-- WHAT THE TASK REQUIRES --
No pictures, please. Output the lines from the start of the data through the line that contains "Objection 1: It", both included, exactly as they stand.

(Stored data entries)
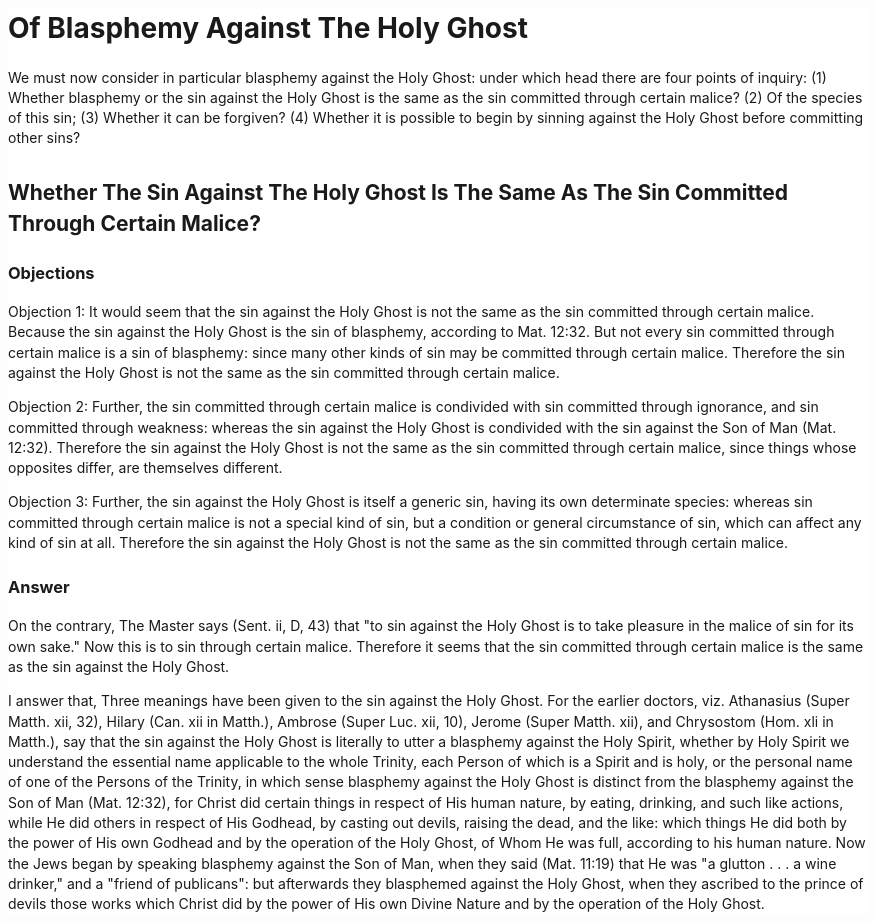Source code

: # Of Blasphemy Against The Holy Ghost

We must now consider in particular blasphemy against the Holy Ghost: under which head there are four points of inquiry:
(1) Whether blasphemy or the sin against the Holy Ghost is the same as the sin committed through certain malice?
(2) Of the species of this sin;
(3) Whether it can be forgiven?
(4) Whether it is possible to begin by sinning against the Holy Ghost before committing other sins?
## Whether The Sin Against The Holy Ghost Is The Same As The Sin Committed Through Certain Malice?

### Objections

Objection 1: It would seem that the sin against the Holy Ghost is not the same as the sin committed through certain malice. Because the sin against the Holy Ghost is the sin of blasphemy, according to Mat. 12:32. But not every sin committed through certain malice is a sin of blasphemy: since many other kinds of sin may be committed through certain malice. Therefore the sin against the Holy Ghost is not the same as the sin committed through certain malice.

Objection 2: Further, the sin committed through certain malice is condivided with sin committed through ignorance, and sin committed through weakness: whereas the sin against the Holy Ghost is condivided with the sin against the Son of Man (Mat. 12:32). Therefore the sin against the Holy Ghost is not the same as the sin committed through certain malice, since things whose opposites differ, are themselves different.

Objection 3: Further, the sin against the Holy Ghost is itself a generic sin, having its own determinate species: whereas sin committed through certain malice is not a special kind of sin, but a condition or general circumstance of sin, which can affect any kind of sin at all. Therefore the sin against the Holy Ghost is not the same as the sin committed through certain malice.

### Answer

On the contrary, The Master says (Sent. ii, D, 43) that "to sin against the Holy Ghost is to take pleasure in the malice of sin for its own sake." Now this is to sin through certain malice. Therefore it seems that the sin committed through certain malice is the same as the sin against the Holy Ghost.

I answer that, Three meanings have been given to the sin against the Holy Ghost. For the earlier doctors, viz. Athanasius (Super Matth. xii, 32), Hilary (Can. xii in Matth.), Ambrose (Super Luc. xii, 10), Jerome (Super Matth. xii), and Chrysostom (Hom. xli in Matth.), say that the sin against the Holy Ghost is literally to utter a blasphemy against the Holy Spirit, whether by Holy Spirit we understand the essential name applicable to the whole Trinity, each Person of which is a Spirit and is holy, or the personal name of one of the Persons of the Trinity, in which sense blasphemy against the Holy Ghost is distinct from the blasphemy against the Son of Man (Mat. 12:32), for Christ did certain things in respect of His human nature, by eating, drinking, and such like actions, while He did others in respect of His Godhead, by casting out devils, raising the dead, and the like: which things He did both by the power of His own Godhead and by the operation of the Holy Ghost, of Whom He was full, according to his human nature. Now the Jews began by speaking blasphemy against the Son of Man, when they said (Mat. 11:19) that He was "a glutton . . . a wine drinker," and a "friend of publicans": but afterwards they blasphemed against the Holy Ghost, when they ascribed to the prince of devils those works which Christ did by the power of His own Divine Nature and by the operation of the Holy Ghost.
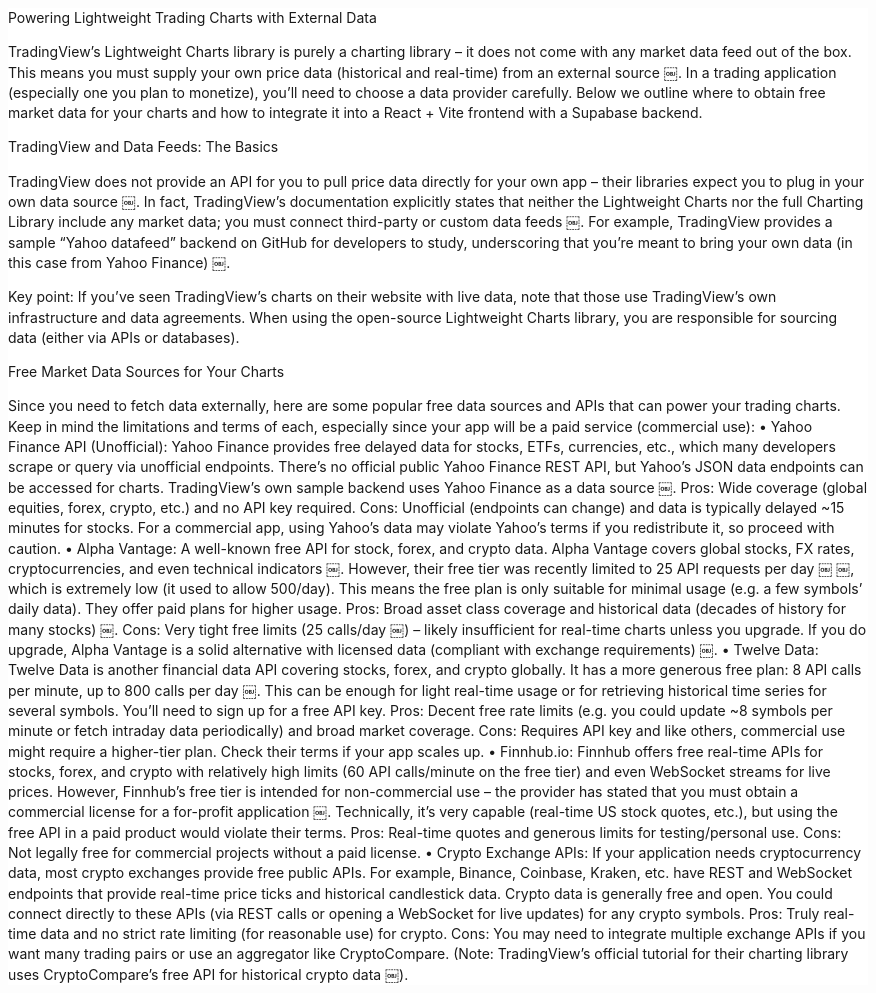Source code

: 
Powering Lightweight Trading Charts with External Data

TradingView’s Lightweight Charts library is purely a charting library – it does not come with any market data feed out of the box. This means you must supply your own price data (historical and real-time) from an external source ￼. In a trading application (especially one you plan to monetize), you’ll need to choose a data provider carefully. Below we outline where to obtain free market data for your charts and how to integrate it into a React + Vite frontend with a Supabase backend.

TradingView and Data Feeds: The Basics

TradingView does not provide an API for you to pull price data directly for your own app – their libraries expect you to plug in your own data source ￼. In fact, TradingView’s documentation explicitly states that neither the Lightweight Charts nor the full Charting Library include any market data; you must connect third-party or custom data feeds ￼. For example, TradingView provides a sample “Yahoo datafeed” backend on GitHub for developers to study, underscoring that you’re meant to bring your own data (in this case from Yahoo Finance) ￼.

Key point: If you’ve seen TradingView’s charts on their website with live data, note that those use TradingView’s own infrastructure and data agreements. When using the open-source Lightweight Charts library, you are responsible for sourcing data (either via APIs or databases).

Free Market Data Sources for Your Charts

Since you need to fetch data externally, here are some popular free data sources and APIs that can power your trading charts. Keep in mind the limitations and terms of each, especially since your app will be a paid service (commercial use):
	•	Yahoo Finance API (Unofficial): Yahoo Finance provides free delayed data for stocks, ETFs, currencies, etc., which many developers scrape or query via unofficial endpoints. There’s no official public Yahoo Finance REST API, but Yahoo’s JSON data endpoints can be accessed for charts. TradingView’s own sample backend uses Yahoo Finance as a data source ￼. Pros: Wide coverage (global equities, forex, crypto, etc.) and no API key required. Cons: Unofficial (endpoints can change) and data is typically delayed ~15 minutes for stocks. For a commercial app, using Yahoo’s data may violate Yahoo’s terms if you redistribute it, so proceed with caution.
	•	Alpha Vantage: A well-known free API for stock, forex, and crypto data. Alpha Vantage covers global stocks, FX rates, cryptocurrencies, and even technical indicators ￼. However, their free tier was recently limited to 25 API requests per day ￼ ￼, which is extremely low (it used to allow 500/day). This means the free plan is only suitable for minimal usage (e.g. a few symbols’ daily data). They offer paid plans for higher usage. Pros: Broad asset class coverage and historical data (decades of history for many stocks) ￼. Cons: Very tight free limits (25 calls/day ￼) – likely insufficient for real-time charts unless you upgrade. If you do upgrade, Alpha Vantage is a solid alternative with licensed data (compliant with exchange requirements) ￼.
	•	Twelve Data: Twelve Data is another financial data API covering stocks, forex, and crypto globally. It has a more generous free plan: 8 API calls per minute, up to 800 calls per day ￼. This can be enough for light real-time usage or for retrieving historical time series for several symbols. You’ll need to sign up for a free API key. Pros: Decent free rate limits (e.g. you could update ~8 symbols per minute or fetch intraday data periodically) and broad market coverage. Cons: Requires API key and like others, commercial use might require a higher-tier plan. Check their terms if your app scales up.
	•	Finnhub.io: Finnhub offers free real-time APIs for stocks, forex, and crypto with relatively high limits (60 API calls/minute on the free tier) and even WebSocket streams for live prices. However, Finnhub’s free tier is intended for non-commercial use – the provider has stated that you must obtain a commercial license for a for-profit application ￼. Technically, it’s very capable (real-time US stock quotes, etc.), but using the free API in a paid product would violate their terms. Pros: Real-time quotes and generous limits for testing/personal use. Cons: Not legally free for commercial projects without a paid license.
	•	Crypto Exchange APIs: If your application needs cryptocurrency data, most crypto exchanges provide free public APIs. For example, Binance, Coinbase, Kraken, etc. have REST and WebSocket endpoints that provide real-time price ticks and historical candlestick data. Crypto data is generally free and open. You could connect directly to these APIs (via REST calls or opening a WebSocket for live updates) for any crypto symbols. Pros: Truly real-time data and no strict rate limiting (for reasonable use) for crypto. Cons: You may need to integrate multiple exchange APIs if you want many trading pairs or use an aggregator like CryptoCompare. (Note: TradingView’s official tutorial for their charting library uses CryptoCompare’s free API for historical crypto data ￼).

-- ANSWER SPACE --
Source code

: # Of Blasphemy Against The Holy Ghost

We must now consider in particular blasphemy against the Holy Ghost: under which head there are four points of inquiry:
(1) Whether blasphemy or the sin against the Holy Ghost is the same as the sin committed through certain malice?
(2) Of the species of this sin;
(3) Whether it can be forgiven?
(4) Whether it is possible to begin by sinning against the Holy Ghost before committing other sins?
## Whether The Sin Against The Holy Ghost Is The Same As The Sin Committed Through Certain Malice?

### Objections

Objection 1: It would seem that the sin against the Holy Ghost is not the same as the sin committed through certain malice. Because the sin against the Holy Ghost is the sin of blasphemy, according to Mat. 12:32. But not every sin committed through certain malice is a sin of blasphemy: since many other kinds of sin may be committed through certain malice. Therefore the sin against the Holy Ghost is not the same as the sin committed through certain malice.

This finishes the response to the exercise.